Even as they showed up at airports this weekend to join protests or attempt to free travelers from detention, senators were challenged on their votes for Trump nominees. When Sen. Cory Booker (D-N.J.) arrived at Dulles International Airport and delivered a speech about “fighting this administration,” a protester yelled, “Will you block his nominees?
“I will be blocking, I will be fighting against many of their nominees, including an attorney general nominee who I believed was involved in this tonight,” said Booker.

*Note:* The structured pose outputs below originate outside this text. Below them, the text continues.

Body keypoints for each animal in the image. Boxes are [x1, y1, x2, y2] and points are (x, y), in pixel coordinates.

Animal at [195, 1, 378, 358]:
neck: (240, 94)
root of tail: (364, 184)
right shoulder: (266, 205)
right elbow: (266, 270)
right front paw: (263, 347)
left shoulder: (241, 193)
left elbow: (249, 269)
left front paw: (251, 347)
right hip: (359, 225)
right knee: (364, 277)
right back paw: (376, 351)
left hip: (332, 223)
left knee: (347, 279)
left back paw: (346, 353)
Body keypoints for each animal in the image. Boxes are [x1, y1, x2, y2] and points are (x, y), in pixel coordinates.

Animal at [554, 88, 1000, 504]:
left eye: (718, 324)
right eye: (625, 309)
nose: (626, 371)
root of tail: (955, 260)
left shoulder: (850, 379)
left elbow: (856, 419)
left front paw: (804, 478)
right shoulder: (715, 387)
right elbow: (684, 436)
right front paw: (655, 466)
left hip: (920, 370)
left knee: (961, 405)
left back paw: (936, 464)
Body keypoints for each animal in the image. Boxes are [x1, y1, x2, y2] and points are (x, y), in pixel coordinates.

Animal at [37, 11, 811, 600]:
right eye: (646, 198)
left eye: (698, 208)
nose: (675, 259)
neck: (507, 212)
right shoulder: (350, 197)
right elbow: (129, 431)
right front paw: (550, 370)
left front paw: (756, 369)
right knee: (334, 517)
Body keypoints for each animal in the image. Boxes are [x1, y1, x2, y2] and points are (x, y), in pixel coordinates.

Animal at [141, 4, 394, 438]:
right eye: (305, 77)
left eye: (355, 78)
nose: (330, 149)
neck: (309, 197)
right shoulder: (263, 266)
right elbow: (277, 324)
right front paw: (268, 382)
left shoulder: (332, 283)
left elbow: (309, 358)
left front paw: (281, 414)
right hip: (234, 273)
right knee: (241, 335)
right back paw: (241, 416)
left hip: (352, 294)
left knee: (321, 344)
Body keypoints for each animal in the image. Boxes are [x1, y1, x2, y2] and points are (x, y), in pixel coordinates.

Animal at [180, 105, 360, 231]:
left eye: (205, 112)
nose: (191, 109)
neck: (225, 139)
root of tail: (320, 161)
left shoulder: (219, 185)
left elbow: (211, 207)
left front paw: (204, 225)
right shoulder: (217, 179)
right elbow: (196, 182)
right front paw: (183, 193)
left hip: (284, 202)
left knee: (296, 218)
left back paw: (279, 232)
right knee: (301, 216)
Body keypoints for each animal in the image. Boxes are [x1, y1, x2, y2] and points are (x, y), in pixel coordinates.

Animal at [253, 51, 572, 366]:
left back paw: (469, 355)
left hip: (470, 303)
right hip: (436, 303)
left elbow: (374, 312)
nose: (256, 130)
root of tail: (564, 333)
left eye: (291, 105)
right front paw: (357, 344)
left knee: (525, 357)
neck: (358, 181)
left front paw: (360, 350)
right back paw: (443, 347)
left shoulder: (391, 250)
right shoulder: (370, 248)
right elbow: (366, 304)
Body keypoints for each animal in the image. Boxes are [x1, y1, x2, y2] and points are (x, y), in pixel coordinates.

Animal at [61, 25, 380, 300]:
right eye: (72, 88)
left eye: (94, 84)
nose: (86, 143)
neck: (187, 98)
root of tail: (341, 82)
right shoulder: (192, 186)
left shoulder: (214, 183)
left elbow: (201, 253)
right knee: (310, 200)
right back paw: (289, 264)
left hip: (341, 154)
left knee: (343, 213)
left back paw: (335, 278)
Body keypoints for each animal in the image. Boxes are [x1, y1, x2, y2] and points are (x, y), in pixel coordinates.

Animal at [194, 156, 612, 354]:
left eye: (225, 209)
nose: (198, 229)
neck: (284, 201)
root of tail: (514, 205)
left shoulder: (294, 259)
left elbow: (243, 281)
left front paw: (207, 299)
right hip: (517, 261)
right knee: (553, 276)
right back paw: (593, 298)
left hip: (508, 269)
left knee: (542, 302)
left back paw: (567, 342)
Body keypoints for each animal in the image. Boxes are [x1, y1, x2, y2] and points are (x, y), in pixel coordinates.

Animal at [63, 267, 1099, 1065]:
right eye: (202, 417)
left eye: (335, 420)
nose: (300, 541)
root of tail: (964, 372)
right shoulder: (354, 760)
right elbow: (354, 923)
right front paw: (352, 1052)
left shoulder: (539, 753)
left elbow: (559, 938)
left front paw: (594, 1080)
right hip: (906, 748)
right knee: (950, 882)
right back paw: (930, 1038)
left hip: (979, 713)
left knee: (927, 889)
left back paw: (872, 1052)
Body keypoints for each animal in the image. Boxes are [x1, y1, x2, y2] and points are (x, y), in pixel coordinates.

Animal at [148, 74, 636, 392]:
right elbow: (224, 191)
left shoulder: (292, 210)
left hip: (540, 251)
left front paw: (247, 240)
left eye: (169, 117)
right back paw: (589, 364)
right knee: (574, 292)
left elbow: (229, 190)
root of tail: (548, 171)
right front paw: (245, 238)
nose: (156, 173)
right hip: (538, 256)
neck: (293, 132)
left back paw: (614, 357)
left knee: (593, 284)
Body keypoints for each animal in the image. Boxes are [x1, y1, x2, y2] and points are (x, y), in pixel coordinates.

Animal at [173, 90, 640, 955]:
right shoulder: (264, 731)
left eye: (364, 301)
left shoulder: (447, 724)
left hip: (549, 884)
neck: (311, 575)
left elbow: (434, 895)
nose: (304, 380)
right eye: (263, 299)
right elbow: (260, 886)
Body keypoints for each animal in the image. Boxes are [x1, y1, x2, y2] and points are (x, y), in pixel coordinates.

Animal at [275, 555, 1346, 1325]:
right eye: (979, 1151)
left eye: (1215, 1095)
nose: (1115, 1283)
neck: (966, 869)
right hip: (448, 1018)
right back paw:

That drew applause at the time, but Booker’s use of the word “many” led to criticism online. And the demands for rougher Democratic tactics are not limited to the party’s activist base. Shakir is a veteran of former Senate Democratic leader Harry Reid’s office; Adam Jentleson, who was Reid’s former deputy chief of staff, argued in The Washington Post on Friday that Democrats should deny unanimous consent on Trump nominees, forcing Republicans to spend extra days debating them.
“With 48 senators in their caucus, [Democrats] have the votes to block most bills,” Jentleson wrote. “But even when Democrats don’t have the votes, they can force McConnell to spend time jumping through procedural hoops. This is the insight McConnell deployed against Reid to manufacture the appearance of gridlock, forcing him to use the cloture process more than 600 times.”
Tillerson’s vote, scheduled for Monday evening, could become the first test of whether Democrats are willing to slow down the process, following Republican tactics that enraged them in the Obama years.